UK banks will struggle to make efficiency gains in 2021 because of the cost of collecting a surge in non-performing loans and Covid bounceback loan expenses, Deutsche analyst Robert Noble said.
The German bank added that this environment would have varying effects on banks' results.
"Barclays, Standard Chartered and Virgin Money are more prescriptive and conservative on guidance and need little by way of efficiency gains to avoid forecast downgrades," Noble said, adding that consensus expectations at rivals appeared "more difficult to achieve".
Noble recommended buying Barclays shares and upgraded his price target to 165.0p from 135.0p and also kept his 'buy' rating on Virgin Money, raising his price target to 150.0p from 105.0p.
He also upgraded Standard Chartered to 'hold' and increased his share-price target on the stock to 480.0p from 415.0p.
Bellway, Crest Nicholson and Redrow look particularly attractive as UK housebuilders profits start to recover from the Covid-19 crisis, Canaccord Genuity said.
After a strong recovery in the summer the sector is ending 2020 with good momentum and has shown it can operate well during lockdowns, Canaccord analyst Aynsley Lammin said.
Margins and returns will not reach pre-pandemic levels in 2021 but there is no reason why they should not do so in the medium term, Lammin said. Balance sheets are strong and dividends and dividends are expected to restart in 2021.

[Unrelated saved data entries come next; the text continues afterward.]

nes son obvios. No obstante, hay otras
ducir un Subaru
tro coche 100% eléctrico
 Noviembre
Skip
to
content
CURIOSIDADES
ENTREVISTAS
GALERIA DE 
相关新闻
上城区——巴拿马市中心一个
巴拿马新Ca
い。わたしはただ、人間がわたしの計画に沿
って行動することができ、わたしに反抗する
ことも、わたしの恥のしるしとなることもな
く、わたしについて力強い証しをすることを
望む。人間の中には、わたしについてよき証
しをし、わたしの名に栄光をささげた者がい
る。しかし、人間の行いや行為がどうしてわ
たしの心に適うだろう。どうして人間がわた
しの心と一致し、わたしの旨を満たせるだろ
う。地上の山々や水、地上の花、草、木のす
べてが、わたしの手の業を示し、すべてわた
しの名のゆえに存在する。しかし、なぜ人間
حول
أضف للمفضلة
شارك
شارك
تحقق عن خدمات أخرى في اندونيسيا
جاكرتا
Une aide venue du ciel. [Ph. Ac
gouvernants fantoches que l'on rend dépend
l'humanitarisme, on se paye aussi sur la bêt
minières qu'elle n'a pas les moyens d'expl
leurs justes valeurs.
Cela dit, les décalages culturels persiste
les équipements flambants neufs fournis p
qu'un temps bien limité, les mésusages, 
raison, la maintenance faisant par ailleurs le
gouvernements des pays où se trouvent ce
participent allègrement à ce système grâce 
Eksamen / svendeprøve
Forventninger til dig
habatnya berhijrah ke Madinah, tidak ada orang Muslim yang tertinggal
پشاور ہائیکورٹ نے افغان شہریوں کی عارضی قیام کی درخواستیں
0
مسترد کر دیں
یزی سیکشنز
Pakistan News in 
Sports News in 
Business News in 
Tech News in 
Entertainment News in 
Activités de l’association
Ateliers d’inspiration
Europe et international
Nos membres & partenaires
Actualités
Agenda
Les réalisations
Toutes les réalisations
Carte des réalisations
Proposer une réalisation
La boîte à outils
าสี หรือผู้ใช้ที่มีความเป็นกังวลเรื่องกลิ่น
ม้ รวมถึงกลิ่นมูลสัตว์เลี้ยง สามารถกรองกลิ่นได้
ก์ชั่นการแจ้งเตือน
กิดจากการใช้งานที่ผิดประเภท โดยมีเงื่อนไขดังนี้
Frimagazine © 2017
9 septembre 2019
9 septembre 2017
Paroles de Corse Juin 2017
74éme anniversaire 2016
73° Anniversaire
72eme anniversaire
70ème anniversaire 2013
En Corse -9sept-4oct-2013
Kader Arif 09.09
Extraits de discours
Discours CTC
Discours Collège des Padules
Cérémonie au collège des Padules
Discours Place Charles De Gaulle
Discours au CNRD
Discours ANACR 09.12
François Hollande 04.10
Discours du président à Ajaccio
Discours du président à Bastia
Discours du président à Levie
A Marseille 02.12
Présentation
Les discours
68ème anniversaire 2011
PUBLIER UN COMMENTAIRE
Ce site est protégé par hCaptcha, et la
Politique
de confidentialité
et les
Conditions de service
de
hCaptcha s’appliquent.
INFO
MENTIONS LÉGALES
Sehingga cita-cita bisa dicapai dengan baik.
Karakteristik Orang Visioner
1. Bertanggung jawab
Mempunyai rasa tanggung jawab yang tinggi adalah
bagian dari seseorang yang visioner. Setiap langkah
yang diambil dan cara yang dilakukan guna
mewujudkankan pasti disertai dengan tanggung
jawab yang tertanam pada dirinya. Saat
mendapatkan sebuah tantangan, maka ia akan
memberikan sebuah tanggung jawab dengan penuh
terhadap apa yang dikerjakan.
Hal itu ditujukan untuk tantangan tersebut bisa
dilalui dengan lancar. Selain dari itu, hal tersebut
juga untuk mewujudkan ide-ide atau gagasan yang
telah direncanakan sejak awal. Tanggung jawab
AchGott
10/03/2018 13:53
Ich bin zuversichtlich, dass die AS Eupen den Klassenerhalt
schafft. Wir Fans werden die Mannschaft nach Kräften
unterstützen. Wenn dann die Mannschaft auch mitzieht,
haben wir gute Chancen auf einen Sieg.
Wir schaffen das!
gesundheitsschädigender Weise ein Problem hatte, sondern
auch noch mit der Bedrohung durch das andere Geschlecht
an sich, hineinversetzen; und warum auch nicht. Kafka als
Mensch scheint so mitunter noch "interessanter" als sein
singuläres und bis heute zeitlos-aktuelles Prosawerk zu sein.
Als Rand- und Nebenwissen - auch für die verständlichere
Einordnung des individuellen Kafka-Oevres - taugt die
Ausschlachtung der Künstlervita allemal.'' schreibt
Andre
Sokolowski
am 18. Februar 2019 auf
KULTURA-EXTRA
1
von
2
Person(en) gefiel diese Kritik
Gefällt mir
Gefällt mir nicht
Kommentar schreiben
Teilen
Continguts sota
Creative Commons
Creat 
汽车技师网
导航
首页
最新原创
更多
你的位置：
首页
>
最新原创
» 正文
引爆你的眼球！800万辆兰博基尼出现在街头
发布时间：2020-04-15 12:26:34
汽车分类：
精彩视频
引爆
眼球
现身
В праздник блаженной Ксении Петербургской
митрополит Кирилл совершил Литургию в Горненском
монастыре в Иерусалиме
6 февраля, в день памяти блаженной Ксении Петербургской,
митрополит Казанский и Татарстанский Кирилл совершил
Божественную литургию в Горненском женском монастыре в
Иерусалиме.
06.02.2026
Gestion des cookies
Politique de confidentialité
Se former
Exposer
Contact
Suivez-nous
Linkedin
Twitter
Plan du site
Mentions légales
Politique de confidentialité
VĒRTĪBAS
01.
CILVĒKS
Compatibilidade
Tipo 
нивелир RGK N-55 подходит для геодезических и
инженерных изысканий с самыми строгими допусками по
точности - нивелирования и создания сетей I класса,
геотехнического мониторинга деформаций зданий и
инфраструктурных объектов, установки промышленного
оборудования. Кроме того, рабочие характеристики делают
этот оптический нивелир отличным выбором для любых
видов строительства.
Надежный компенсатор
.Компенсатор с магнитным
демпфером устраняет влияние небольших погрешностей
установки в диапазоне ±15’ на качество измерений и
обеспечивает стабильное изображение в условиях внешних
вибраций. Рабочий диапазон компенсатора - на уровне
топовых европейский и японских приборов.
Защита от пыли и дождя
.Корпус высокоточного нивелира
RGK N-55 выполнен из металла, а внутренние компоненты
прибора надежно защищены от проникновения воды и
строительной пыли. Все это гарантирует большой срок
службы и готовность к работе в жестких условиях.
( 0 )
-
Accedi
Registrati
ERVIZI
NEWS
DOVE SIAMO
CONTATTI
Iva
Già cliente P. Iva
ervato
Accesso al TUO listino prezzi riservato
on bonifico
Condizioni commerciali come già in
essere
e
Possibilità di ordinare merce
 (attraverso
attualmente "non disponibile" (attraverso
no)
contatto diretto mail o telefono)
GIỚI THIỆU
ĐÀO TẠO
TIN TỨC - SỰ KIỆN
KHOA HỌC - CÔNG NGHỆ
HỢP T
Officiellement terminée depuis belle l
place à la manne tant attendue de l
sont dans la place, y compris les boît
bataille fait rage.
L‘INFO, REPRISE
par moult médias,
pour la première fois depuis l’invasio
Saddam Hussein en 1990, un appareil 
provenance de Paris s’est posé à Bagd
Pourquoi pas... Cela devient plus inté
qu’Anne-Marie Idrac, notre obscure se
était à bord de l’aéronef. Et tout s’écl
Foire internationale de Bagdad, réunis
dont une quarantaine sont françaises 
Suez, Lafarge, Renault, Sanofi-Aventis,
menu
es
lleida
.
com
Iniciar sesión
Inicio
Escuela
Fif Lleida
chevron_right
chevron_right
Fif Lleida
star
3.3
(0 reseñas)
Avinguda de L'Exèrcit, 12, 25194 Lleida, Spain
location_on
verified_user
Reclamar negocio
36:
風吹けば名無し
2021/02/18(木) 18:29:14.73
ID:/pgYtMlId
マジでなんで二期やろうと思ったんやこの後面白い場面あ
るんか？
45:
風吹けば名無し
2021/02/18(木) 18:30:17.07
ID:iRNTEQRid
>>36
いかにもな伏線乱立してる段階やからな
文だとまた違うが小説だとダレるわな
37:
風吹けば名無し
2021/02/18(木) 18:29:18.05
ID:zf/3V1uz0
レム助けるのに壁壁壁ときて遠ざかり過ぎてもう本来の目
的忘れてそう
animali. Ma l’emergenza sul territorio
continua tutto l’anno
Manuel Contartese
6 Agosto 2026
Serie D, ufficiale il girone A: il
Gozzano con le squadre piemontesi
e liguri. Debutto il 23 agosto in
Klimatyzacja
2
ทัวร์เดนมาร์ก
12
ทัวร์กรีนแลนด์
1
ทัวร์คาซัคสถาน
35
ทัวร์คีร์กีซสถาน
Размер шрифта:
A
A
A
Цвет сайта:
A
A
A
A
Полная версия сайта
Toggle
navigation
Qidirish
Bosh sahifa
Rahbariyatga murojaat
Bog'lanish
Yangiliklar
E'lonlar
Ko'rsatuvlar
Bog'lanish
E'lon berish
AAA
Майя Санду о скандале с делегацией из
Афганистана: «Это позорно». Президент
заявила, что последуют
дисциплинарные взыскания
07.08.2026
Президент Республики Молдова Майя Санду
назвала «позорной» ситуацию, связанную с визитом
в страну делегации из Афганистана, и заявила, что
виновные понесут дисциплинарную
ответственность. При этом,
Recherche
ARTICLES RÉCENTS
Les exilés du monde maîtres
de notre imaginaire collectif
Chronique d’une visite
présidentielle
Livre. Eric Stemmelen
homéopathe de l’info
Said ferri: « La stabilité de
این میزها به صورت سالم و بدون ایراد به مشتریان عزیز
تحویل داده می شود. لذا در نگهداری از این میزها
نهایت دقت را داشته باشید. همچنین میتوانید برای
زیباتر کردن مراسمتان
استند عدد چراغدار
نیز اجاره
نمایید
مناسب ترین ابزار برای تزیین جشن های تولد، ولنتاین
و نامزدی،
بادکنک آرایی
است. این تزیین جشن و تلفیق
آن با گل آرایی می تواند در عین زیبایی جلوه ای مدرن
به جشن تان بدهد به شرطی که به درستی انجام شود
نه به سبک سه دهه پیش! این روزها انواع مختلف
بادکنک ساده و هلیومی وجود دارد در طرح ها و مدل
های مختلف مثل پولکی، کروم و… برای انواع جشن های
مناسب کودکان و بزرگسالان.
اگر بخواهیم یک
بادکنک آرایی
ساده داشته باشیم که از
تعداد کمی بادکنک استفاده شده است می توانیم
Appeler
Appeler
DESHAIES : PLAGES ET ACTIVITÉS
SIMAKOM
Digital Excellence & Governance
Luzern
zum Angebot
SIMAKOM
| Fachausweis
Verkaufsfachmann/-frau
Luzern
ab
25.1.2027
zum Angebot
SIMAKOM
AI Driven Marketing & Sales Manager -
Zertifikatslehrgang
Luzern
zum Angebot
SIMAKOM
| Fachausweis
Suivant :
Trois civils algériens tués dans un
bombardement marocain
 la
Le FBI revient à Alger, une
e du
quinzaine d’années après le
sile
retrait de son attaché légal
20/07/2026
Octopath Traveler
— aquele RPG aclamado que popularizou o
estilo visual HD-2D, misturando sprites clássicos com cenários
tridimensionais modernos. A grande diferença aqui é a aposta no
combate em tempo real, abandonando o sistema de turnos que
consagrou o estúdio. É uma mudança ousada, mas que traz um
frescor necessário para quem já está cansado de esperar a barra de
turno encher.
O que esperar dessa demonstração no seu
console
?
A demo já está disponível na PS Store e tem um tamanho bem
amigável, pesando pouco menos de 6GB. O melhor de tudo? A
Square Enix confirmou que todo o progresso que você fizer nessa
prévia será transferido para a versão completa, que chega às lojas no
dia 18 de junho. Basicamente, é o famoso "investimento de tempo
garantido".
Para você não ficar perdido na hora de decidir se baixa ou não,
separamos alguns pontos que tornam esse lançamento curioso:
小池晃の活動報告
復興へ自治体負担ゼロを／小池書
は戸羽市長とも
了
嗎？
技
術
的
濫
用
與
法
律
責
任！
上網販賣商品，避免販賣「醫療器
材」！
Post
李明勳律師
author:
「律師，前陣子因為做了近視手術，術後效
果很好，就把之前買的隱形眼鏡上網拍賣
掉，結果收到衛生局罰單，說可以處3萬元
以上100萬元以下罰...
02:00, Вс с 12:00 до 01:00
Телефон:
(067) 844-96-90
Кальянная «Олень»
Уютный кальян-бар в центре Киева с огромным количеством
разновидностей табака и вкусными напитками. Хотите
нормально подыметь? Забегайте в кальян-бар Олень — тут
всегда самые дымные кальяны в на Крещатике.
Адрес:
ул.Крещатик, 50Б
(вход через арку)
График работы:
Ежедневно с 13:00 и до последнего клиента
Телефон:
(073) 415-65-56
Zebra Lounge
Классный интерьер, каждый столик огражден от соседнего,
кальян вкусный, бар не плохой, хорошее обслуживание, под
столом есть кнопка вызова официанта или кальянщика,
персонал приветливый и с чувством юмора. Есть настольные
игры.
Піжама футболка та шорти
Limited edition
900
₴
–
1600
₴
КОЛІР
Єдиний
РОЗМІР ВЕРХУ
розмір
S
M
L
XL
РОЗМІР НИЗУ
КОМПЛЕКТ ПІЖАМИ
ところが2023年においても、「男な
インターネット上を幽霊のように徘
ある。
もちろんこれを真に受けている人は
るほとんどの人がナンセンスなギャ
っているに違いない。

"We expect 2021 to be a year of significant profit recovery with volumes being much closer to normalised levels and pricing firm," Lammin said.
He picked Bellway, Crest Nicholson and Redrow as the best growth prospects among midsized builders.
"Rising unemployment, as well as a tightening mortgage market and the potential impact on confidence and demand, remain the key risks, but we also expect government policy to be supportive and reactive if necessary," Lammin said.
JP Morgan upgraded Royal Dutch Shell shares to 'overweight' and increased its price target on the oil company as it took a positive view of the UK oil sector.
The investment bank increased its rating on Shell shares from 'neutral' and upped its price target to £17 from £16 as it predicted an oil "supercycle on the horizon", with demand likely to rebound as vaccines to prevent Covid-19 stem the pandemic.
JPM also highlighted that the pandemic had prompted big oil companies to rebase their dividends and accelerate plans to move into green energy.
"While oil demand's rebound led by new vaccines is likely to be 'bumpy' owing to varying degrees of penetration rates in emerging markets, out commodities oil outlook models global consumption almost back to pre-2019 levels in 1H22," Christyan Malek and colleagues wrote in a note to clients.